Information supplied:
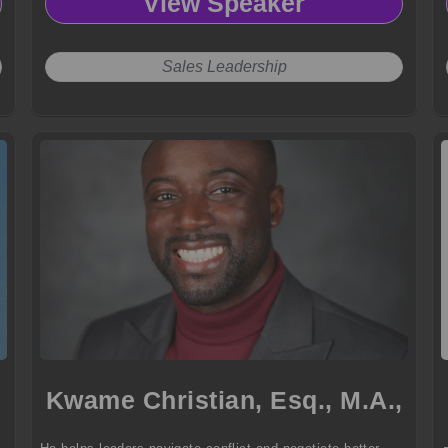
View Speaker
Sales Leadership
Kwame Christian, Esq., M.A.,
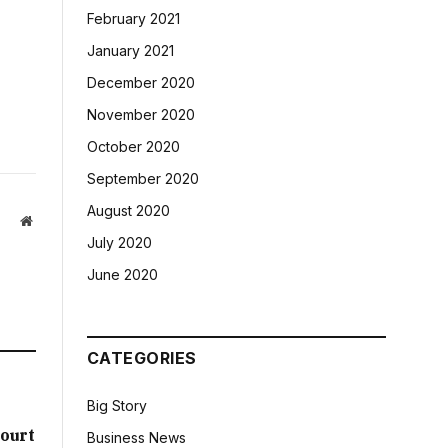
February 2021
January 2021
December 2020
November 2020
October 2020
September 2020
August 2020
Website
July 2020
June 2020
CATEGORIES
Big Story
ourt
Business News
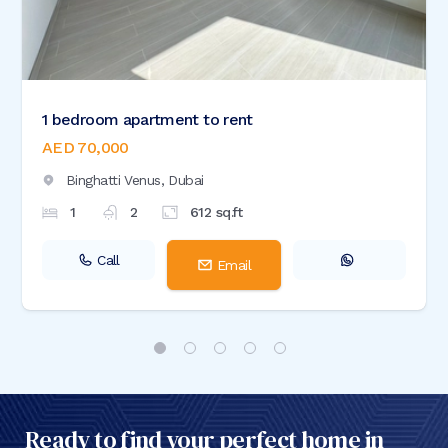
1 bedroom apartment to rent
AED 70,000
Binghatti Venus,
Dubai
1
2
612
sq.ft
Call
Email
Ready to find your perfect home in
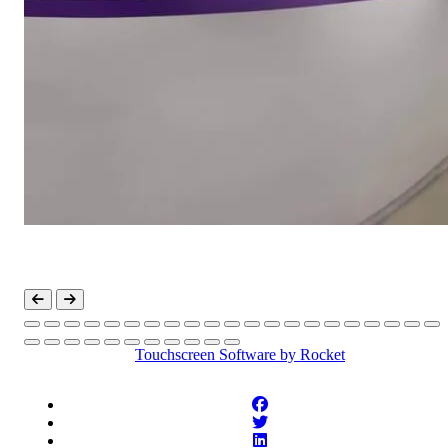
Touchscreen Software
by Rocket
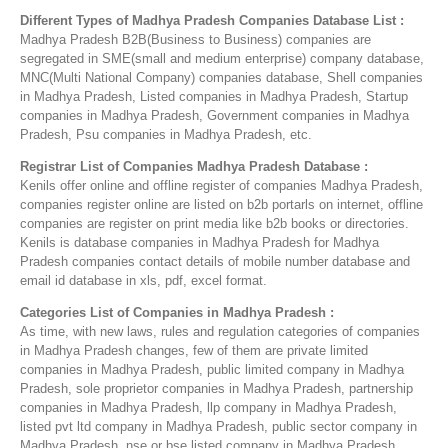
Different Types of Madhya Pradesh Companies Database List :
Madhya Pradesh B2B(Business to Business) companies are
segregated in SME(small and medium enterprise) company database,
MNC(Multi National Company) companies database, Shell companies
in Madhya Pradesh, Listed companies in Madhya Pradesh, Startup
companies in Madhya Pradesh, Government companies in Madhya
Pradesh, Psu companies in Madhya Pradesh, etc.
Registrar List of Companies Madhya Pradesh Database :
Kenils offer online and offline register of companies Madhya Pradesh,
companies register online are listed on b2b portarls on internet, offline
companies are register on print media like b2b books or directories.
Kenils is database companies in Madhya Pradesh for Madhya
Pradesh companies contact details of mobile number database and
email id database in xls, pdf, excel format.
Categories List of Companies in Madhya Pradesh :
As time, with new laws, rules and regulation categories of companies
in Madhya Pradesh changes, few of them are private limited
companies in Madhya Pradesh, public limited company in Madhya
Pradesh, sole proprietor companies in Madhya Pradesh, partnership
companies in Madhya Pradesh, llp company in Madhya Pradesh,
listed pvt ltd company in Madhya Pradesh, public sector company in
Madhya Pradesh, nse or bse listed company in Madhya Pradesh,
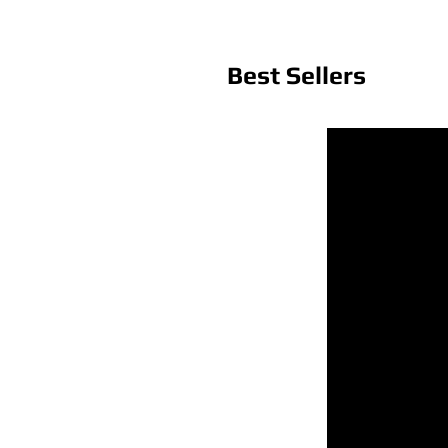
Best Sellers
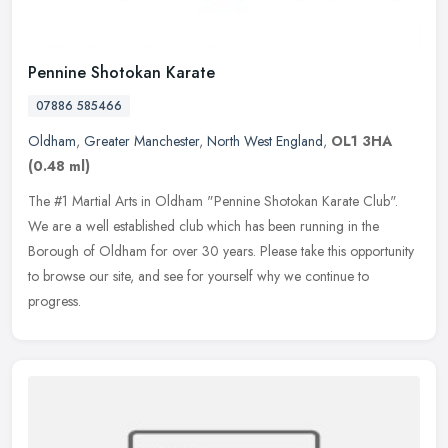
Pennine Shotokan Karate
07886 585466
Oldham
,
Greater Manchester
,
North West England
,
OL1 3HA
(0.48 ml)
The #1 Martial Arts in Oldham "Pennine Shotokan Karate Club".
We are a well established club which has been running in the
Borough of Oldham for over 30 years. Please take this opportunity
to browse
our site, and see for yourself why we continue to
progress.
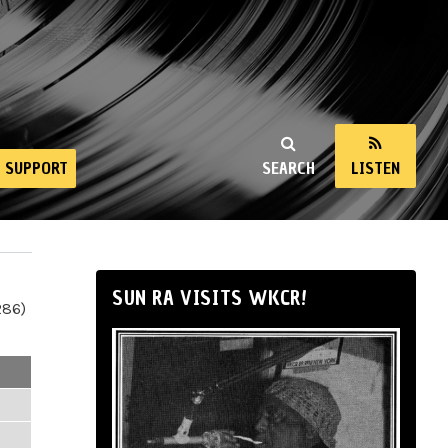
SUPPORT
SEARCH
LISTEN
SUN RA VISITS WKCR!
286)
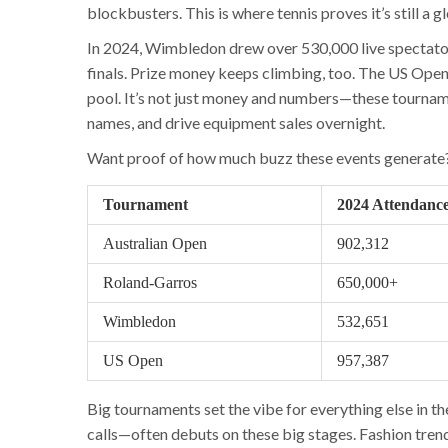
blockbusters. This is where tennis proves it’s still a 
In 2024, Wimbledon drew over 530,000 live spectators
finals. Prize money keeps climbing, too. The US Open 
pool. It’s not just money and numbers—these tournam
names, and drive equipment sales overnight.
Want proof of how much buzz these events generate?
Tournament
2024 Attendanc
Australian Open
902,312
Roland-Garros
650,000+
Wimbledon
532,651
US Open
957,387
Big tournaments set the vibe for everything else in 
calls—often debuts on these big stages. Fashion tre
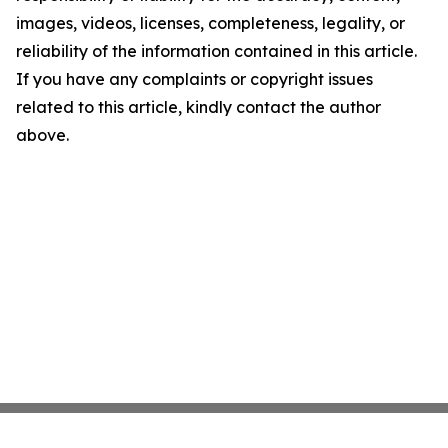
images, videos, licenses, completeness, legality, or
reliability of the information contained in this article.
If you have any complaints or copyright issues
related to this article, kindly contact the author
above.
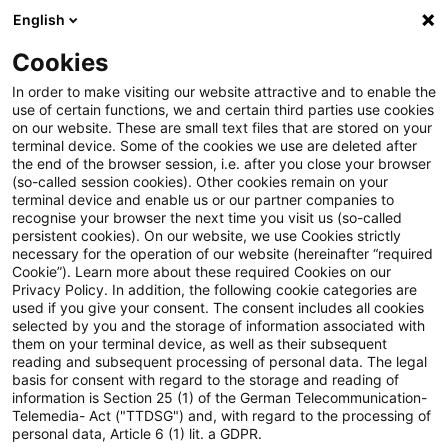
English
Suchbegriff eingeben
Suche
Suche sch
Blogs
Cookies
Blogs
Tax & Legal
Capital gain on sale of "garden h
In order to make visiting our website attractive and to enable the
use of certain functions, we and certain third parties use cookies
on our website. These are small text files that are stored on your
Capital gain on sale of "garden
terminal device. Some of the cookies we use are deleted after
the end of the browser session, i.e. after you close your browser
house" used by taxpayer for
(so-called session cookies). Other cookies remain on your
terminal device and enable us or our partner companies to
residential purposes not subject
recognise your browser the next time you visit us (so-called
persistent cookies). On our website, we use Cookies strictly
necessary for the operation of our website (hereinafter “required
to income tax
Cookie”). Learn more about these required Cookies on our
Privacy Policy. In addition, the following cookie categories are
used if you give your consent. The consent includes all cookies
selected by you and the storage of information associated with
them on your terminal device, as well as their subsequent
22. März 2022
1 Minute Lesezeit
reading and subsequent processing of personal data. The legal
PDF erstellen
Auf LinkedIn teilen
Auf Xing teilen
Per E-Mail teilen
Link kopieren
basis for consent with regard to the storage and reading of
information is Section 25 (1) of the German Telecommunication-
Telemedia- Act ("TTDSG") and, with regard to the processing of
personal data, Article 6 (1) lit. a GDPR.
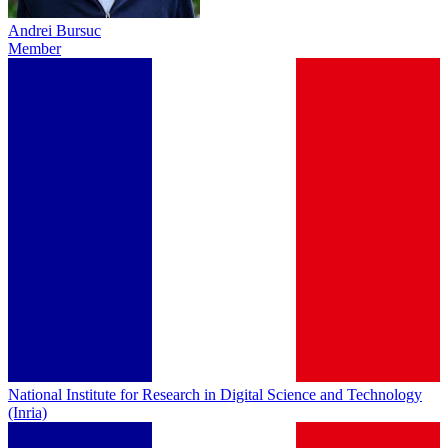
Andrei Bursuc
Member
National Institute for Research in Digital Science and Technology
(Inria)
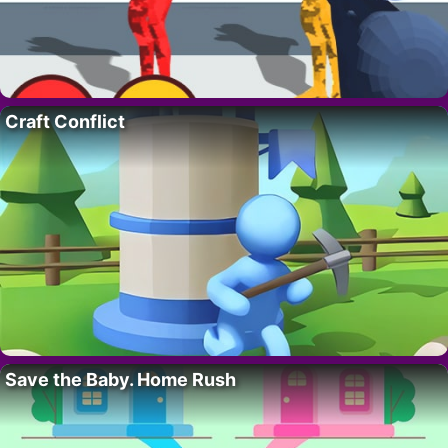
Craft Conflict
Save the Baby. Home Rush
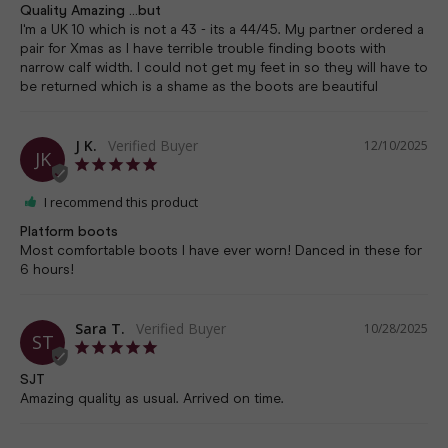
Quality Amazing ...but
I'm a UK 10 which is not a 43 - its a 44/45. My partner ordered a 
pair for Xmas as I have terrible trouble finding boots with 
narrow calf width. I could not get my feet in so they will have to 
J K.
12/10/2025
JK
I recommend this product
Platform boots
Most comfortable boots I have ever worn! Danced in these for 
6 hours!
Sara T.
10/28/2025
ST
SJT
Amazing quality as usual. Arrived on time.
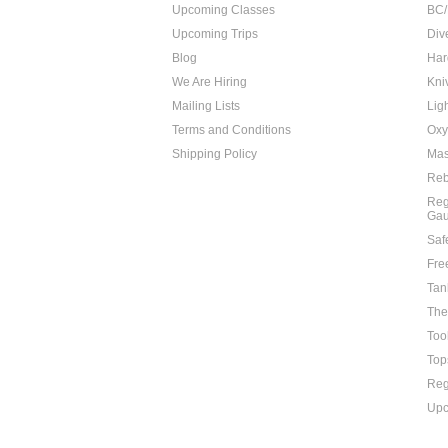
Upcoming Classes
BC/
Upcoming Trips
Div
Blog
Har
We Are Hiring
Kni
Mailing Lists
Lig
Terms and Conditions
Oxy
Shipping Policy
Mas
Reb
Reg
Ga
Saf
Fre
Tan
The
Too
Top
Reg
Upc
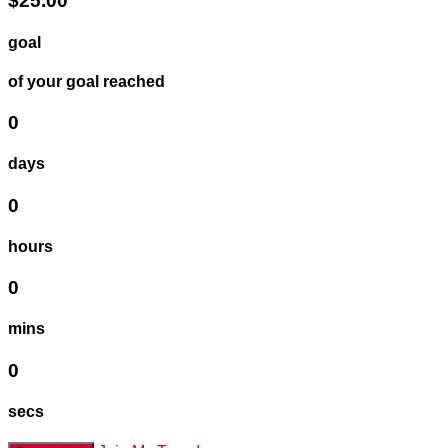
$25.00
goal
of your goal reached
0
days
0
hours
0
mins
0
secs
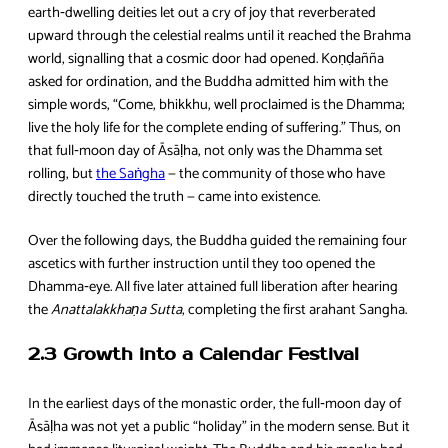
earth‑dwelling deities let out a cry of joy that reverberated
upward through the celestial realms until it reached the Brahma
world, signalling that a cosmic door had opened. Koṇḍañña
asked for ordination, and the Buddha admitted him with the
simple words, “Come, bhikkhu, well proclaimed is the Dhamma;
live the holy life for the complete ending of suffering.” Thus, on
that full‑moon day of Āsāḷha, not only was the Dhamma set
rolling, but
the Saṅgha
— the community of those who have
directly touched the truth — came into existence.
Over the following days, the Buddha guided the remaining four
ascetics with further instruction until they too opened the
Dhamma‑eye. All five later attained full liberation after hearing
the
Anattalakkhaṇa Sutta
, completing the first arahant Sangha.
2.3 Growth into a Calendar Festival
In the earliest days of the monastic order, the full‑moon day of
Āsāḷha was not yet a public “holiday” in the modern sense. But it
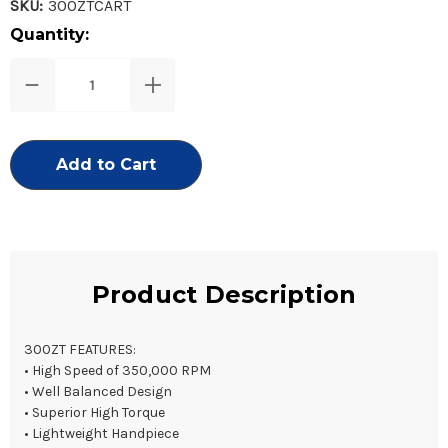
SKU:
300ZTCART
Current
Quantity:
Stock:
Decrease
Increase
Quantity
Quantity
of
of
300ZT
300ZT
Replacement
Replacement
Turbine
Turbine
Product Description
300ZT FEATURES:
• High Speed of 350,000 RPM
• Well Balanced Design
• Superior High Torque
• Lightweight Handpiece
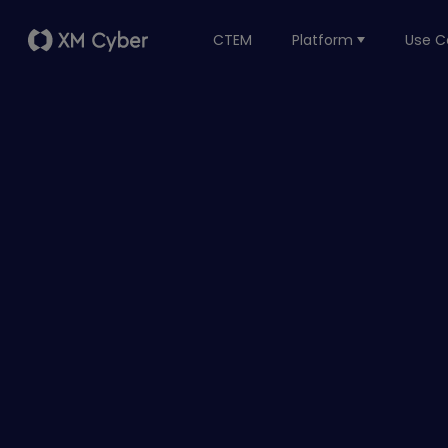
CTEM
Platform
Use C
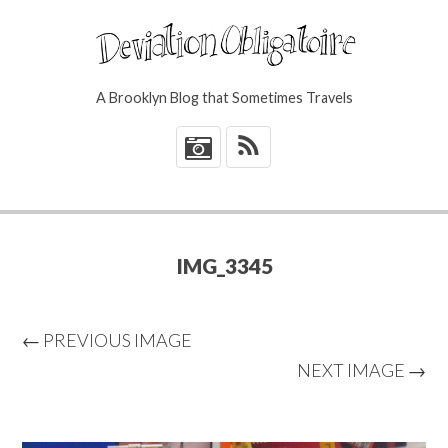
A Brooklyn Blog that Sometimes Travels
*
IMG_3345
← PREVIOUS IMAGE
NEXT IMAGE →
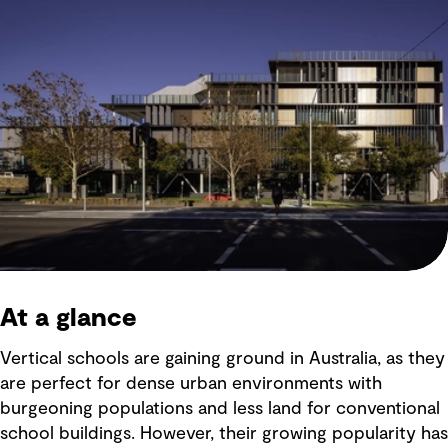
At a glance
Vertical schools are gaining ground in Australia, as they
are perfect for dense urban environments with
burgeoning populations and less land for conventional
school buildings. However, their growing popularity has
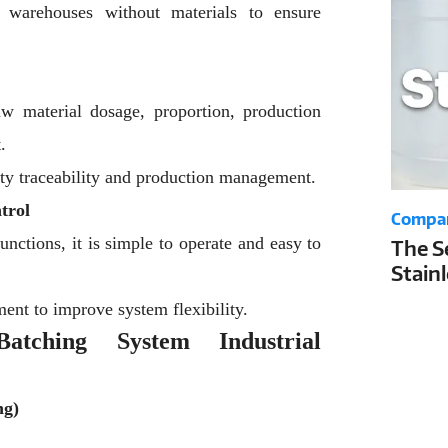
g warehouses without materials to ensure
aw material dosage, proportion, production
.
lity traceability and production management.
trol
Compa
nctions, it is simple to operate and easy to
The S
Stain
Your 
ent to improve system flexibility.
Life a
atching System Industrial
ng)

What to do:
Render the part of the records that opens with the line containing "Different Types of" and closes with the line containing "email id database in xls, pdf, excel format." as a JSON list of strings, one string per line, with blank lines left out.

Task answer:
[
  "Different Types of Madhya Pradesh Companies Database List :",
  "Madhya Pradesh B2B(Business to Business) companies are",
  "segregated in SME(small and medium enterprise) company database,",
  "MNC(Multi National Company) companies database, Shell companies",
  "in Madhya Pradesh, Listed companies in Madhya Pradesh, Startup",
  "companies in Madhya Pradesh, Government companies in Madhya",
  "Pradesh, Psu companies in Madhya Pradesh, etc.",
  "Registrar List of Companies Madhya Pradesh Database :",
  "Kenils offer online and offline register of companies Madhya Pradesh,",
  "companies register online are listed on b2b portarls on internet, offline",
  "companies are register on print media like b2b books or directories.",
  "Kenils is database companies in Madhya Pradesh for Madhya",
  "Pradesh companies contact details of mobile number database and",
  "email id database in xls, pdf, excel format."
]